# What is being asked
In the records below, find the lines that include "cell" and copy each.

# Information supplied
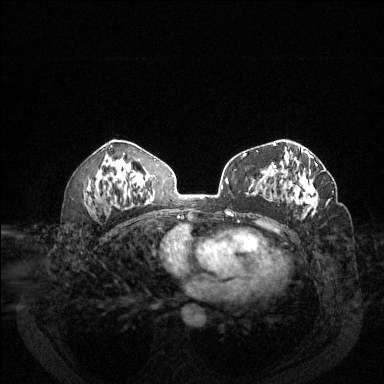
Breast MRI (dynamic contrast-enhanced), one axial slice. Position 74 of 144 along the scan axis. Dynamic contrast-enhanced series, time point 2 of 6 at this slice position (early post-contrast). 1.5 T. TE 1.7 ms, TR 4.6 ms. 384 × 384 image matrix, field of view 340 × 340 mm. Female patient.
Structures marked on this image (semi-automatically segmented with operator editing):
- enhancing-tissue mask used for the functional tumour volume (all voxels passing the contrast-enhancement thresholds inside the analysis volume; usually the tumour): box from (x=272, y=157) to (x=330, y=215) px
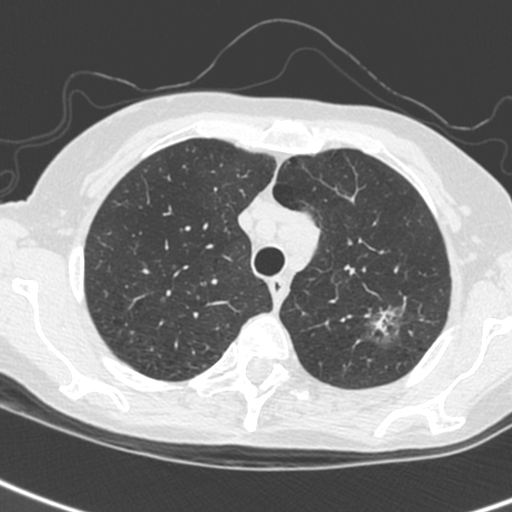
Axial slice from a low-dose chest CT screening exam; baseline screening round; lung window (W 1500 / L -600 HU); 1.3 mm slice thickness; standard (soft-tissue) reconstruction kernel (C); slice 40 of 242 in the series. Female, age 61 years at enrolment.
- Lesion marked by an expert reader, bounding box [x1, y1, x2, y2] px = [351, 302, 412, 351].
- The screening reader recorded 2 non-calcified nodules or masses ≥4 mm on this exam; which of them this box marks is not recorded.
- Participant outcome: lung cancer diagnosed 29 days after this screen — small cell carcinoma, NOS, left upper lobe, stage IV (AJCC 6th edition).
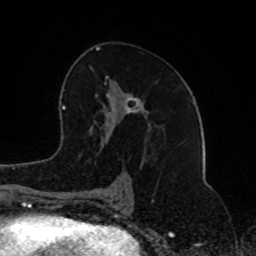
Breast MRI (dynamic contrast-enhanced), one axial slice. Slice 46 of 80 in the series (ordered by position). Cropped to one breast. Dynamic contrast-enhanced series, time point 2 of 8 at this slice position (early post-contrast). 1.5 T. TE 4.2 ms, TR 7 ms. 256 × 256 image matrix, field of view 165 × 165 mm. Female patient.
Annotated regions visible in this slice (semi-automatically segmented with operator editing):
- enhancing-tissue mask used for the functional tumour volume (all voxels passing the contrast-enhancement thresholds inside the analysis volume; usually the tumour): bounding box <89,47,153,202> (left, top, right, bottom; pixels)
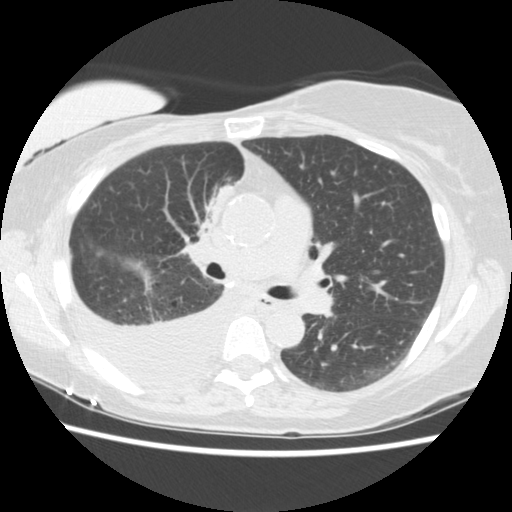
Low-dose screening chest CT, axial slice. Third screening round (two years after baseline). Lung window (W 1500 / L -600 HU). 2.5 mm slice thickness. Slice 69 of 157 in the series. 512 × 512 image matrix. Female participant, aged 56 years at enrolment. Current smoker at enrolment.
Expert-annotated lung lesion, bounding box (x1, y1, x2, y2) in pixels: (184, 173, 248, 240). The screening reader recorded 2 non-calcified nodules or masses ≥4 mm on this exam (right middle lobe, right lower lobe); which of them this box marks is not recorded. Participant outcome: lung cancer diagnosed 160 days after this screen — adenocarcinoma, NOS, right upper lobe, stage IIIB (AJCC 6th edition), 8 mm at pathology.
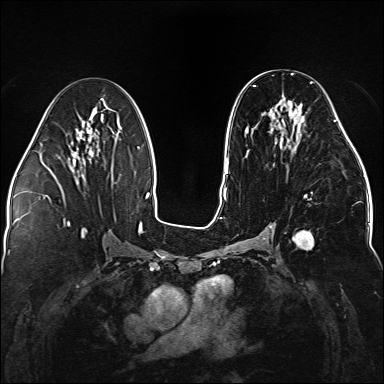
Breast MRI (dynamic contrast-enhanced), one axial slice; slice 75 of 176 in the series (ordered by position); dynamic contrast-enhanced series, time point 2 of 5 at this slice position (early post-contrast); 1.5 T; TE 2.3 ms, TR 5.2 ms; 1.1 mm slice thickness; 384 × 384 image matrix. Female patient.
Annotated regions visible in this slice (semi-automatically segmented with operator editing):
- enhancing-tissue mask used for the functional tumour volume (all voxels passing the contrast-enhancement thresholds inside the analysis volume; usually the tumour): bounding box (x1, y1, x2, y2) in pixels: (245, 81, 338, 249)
---
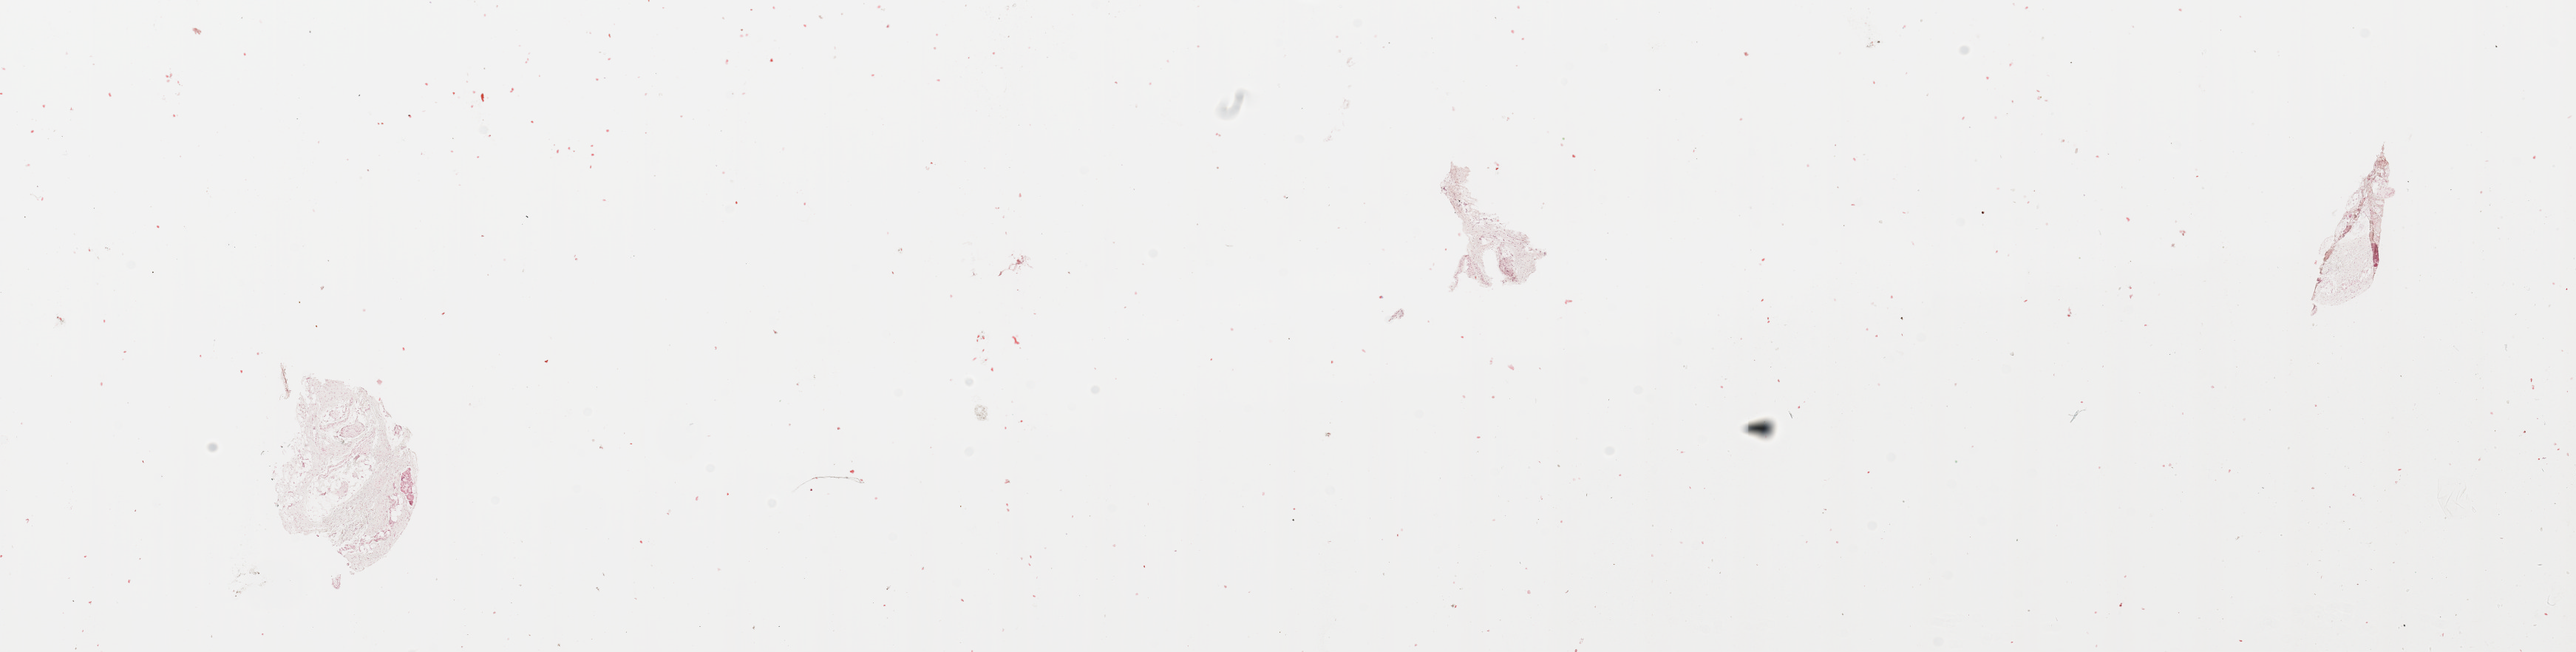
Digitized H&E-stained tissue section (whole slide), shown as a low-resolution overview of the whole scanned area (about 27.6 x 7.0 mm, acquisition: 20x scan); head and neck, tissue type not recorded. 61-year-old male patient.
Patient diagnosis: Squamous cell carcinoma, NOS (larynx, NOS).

# Response for this exercise
- Participant outcome: lung cancer diagnosed 29 days after this screen — small cell carcinoma, NOS, left upper lobe, stage IV (AJCC 6th edition).
Patient diagnosis: Squamous cell carcinoma, NOS (larynx, NOS).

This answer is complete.